A segnalare la sua scomparsa, è stata 60Minutes Australia, popolarissima trasmissione di giornalismo investigativo: «Solo due settimane fa la responsabile della terapia d’urgenza dell’ospedale centrale di Wuhan Ai Fen è apparsa in pubblico, dicendo che le autorità avevano impedito a lei e ai suoi colleghi di mettere in guardia il mondo. Ora è scomparsa, non si sa dove sia». Ora, purtroppo non occorre lavorare molto di fantasia per immaginare come dietro la scomparsa della donna possa esservi un regime, quello cinese, che con l’ammissione della verità sembra avere grossi problemi.
Basti pensare, per fare un solo esempio, al fatto che Pechino segnala in un numero di poco superiore al 2.500 le vittime del coronavirus. Ma se le cose stanno così non si spiega come mai, nella sola Wuhan, in un solo mese siano cremate in città 28.000 persone (contro una media di 6.600); e se si contano le urne cinerarie distribuite, si arriva quasi a 50.000. «I crematori lavoravano tutto il giorno, come possono essere morte così poche persone?» si è a tal proposito chiesto, ai microfoni di Radio Free Asia, un residente di Wuhan. Nel frattempo, un rapporto segreto dell’intelligence degli Stati Uniti nelle mani della Casa Bianca, e da poco rivelato da Bloomberg, ha confermato: «La Cina ha nascosto l’estensione dell’epidemia sottostimando sia i casi totali sia i decessi».

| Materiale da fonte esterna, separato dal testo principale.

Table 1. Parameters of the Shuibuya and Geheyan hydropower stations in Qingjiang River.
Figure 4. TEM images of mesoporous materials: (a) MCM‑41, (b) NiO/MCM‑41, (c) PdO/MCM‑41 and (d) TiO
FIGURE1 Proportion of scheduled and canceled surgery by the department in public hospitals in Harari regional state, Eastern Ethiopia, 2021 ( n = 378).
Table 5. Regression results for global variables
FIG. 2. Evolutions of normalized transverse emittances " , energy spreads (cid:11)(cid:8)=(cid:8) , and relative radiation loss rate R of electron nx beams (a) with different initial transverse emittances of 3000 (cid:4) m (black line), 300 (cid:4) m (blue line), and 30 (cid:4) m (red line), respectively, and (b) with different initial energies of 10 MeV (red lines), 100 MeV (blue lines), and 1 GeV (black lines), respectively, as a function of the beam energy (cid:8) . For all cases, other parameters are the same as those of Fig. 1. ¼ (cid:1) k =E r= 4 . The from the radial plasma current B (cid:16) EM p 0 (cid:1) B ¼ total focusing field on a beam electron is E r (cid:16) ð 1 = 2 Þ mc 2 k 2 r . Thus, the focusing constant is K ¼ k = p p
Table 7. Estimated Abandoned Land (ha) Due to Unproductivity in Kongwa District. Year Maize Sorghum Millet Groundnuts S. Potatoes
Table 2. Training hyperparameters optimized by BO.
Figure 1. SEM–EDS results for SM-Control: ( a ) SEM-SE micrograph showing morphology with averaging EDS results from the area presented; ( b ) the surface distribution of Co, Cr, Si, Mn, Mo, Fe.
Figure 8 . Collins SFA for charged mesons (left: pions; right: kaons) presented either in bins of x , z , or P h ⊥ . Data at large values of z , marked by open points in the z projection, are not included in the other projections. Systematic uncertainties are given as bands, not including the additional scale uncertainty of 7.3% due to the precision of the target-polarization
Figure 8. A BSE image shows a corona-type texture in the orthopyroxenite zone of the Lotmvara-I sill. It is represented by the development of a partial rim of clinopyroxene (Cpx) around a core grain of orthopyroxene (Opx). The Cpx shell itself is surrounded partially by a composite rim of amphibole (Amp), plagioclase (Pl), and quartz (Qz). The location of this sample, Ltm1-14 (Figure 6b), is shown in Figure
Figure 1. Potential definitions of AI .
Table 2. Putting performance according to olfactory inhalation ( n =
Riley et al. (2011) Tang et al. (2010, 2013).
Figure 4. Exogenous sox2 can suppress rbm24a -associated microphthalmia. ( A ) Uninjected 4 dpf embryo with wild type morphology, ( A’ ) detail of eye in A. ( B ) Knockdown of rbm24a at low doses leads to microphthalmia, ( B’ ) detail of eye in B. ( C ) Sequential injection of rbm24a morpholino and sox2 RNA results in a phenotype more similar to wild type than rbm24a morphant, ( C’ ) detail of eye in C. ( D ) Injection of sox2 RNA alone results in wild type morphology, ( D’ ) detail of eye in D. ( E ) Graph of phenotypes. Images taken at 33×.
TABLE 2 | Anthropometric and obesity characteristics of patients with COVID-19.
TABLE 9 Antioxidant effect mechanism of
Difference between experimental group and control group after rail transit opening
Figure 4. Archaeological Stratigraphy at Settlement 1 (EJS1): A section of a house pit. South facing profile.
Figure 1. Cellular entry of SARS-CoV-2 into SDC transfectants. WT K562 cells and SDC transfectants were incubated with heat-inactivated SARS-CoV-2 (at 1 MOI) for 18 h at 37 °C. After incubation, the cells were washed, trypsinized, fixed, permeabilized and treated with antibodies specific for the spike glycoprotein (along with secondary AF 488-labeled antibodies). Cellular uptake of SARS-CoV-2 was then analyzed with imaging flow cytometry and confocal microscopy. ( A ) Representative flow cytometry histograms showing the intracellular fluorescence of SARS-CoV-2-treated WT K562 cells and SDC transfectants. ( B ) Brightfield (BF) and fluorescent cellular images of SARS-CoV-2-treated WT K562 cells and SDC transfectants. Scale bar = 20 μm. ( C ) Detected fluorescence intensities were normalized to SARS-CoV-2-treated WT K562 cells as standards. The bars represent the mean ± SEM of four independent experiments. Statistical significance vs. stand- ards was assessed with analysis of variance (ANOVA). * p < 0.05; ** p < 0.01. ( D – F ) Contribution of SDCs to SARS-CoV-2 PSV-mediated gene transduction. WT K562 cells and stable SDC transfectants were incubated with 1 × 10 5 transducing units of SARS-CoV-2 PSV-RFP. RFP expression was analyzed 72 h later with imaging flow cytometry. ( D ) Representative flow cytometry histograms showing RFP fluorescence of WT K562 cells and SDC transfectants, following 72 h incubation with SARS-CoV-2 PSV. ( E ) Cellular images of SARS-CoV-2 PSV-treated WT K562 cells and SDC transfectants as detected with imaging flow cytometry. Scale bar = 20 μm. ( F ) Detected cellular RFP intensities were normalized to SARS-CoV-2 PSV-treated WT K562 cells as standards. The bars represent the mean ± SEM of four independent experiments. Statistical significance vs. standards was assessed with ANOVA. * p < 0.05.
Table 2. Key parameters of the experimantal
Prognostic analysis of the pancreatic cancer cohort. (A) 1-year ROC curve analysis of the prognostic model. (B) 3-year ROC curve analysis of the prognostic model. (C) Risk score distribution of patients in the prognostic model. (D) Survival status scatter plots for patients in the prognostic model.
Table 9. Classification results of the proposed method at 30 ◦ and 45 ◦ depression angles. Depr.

E non finisce qui dato che, in ogni caso, la Cina non sembra affatto aver risolto i suoi guai con il Covid-19 come prova la notizia, diffusasi nelle scorse ore, di un’area della provincia cinese dello Henan, limitrofa a nord dell’Hubei, dove vivono circa 600.000 persone, che è stata sottoposta a misure di isolamento per il timore di una seconda ondata di contagi. Ora, in questo quadro è evidente come la denuncia della dottoressa Ai Fen sia terribilmente scomoda, perché pone sotto accusa le autorità del regime, oggi più che mai alle prese con una propaganda globale, come mostrano le oltre 26 milioni di maschere, 2,3 milioni di test e altre forniture spediti in 89 Paesi.
Trattasi di un enorme e costoso spot che da Pechino stanno finanziando sì offrendo aiuti concreti, anche se spesso discutibili (pare che molte mascherine provenienti dalla Cina non siano adeguatamente protettive), ma soprattutto cercando di rinfrescare l’immagine del gigante rosso. Uno spot che, chiaramente, testimonianze come quella di Ai Fen rischiano seriamente di vanificare.
Motivo per cui c’è da temere per le sue condizioni, ora che il suo nome, in ogni caso, è già accanto a quello di Li Wenliang, il medico oculista di Wuhan che il 30 dicembre 2019, prima di essere arrestato per procurato allarme, cercò di avvisare tutti del pericolo, scrivendo un post sulle proprie pagine social. Eroi della medicina e della libertà che, dinnanzi ad autorità infinitamente più potenti di loro, non hanno avuto dubbi sul fatto di adoperarsi per far conoscere al mondo la verità, la sola cosa che renda liberi. E contro cui non può nulla neppure il regime più repressivo.